Niedawno napisaliśmy, że w dobie szalejącej inflacji to niefortunny moment na takie regulacje.

Ceny mieszkań ustabilizowały się, bądź spadają w wybranych miastach.

Mimo ograniczenia nowych inwestycji, ceny chwilowo nie rosną z miesiąca na miesiąc. Według ekspertów najbliższe tygodnie, a być może miesiące, to idealny czas na negocjowanie ceny zakupu lokalu.

Jak zmienia się rynek nieruchomości?

Po boomie na zakup mieszkań w latach 2007-2020, następuje spowolnienie. Ceny spadają, mimo to brak jest chętnych na zakup. Wyjątek stanowią najmniejsze lokale.

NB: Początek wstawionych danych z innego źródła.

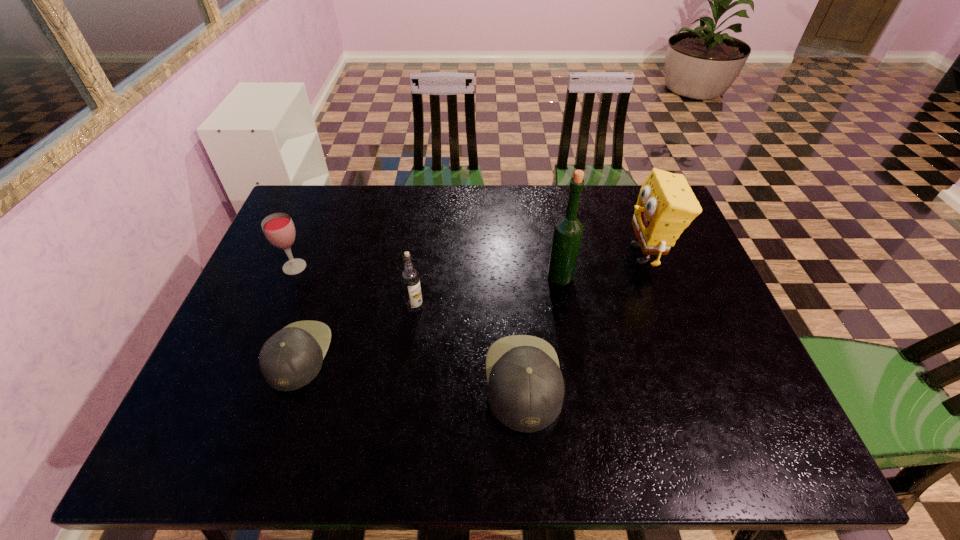
The image size is (960, 540). What are the coordinates of `wineglass positioned at the left edge` in the screenshot? It's located at (278, 228).

Where is `object that is at the right edge`? object that is at the right edge is located at coordinates tap(666, 205).

I want to click on object situated at the near left corner, so click(290, 359).

The width and height of the screenshot is (960, 540). Find the location of `vacant space at the far edge`. vacant space at the far edge is located at coordinates (468, 185).

I want to click on vacant area at the left edge, so click(x=279, y=305).

At what (x,y) coordinates should I click in order to perform the action: click on vacant space at the right edge of the desktop. Please return your answer as a coordinate pair (x, y). The height and width of the screenshot is (540, 960). Looking at the image, I should click on (680, 265).

Locate an element on the screen. This screenshot has height=540, width=960. vacant region at the far left corner of the desktop is located at coordinates (299, 220).

This screenshot has height=540, width=960. Find the location of `blank space at the near left corner of the desktop`. blank space at the near left corner of the desktop is located at coordinates (196, 405).

You are a GUI agent. You are given a task and a screenshot of the screen. Output one action in this format:
    pyautogui.click(x=<x>, y=<y>)
    Task: Click on the vacant space at the near right corner of the desktop
    The height and width of the screenshot is (540, 960).
    Given the screenshot: What is the action you would take?
    pyautogui.click(x=688, y=383)

Image resolution: width=960 pixels, height=540 pixels. What are the coordinates of `empty space that is in between the left cap and the vodka` in the screenshot? It's located at (357, 331).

Na nie zawsze jest popyt, szczególnie gdy rośnie zainteresowanie najmem, a gotówkowi inwestorzy z łatwością mogą ulokować w nie swój kapitał.

Pogrążający się coraz bardziej rynek kredytów hipotecznych, wywiewa kolejnych klientów z rynku sprzedaży mieszkań.

Deweloperzy próbują ratować sytuację drastycznym ograniczaniem liczby nowych inwestycji, ale eksperci zajmujący się rynkiem nieruchomości przewidują nadejście czasu kupujących.

Rynek kredytów hipotecznych praktycznie zamarł, a deweloperzy budują coraz mniej mieszkań.

Spadek sprzedaży również jest spektakularny. Mimo to ceny utrzymują się nadal na wysokim poziomie. Czy w najbliższym czasie zaczną jednak spadać?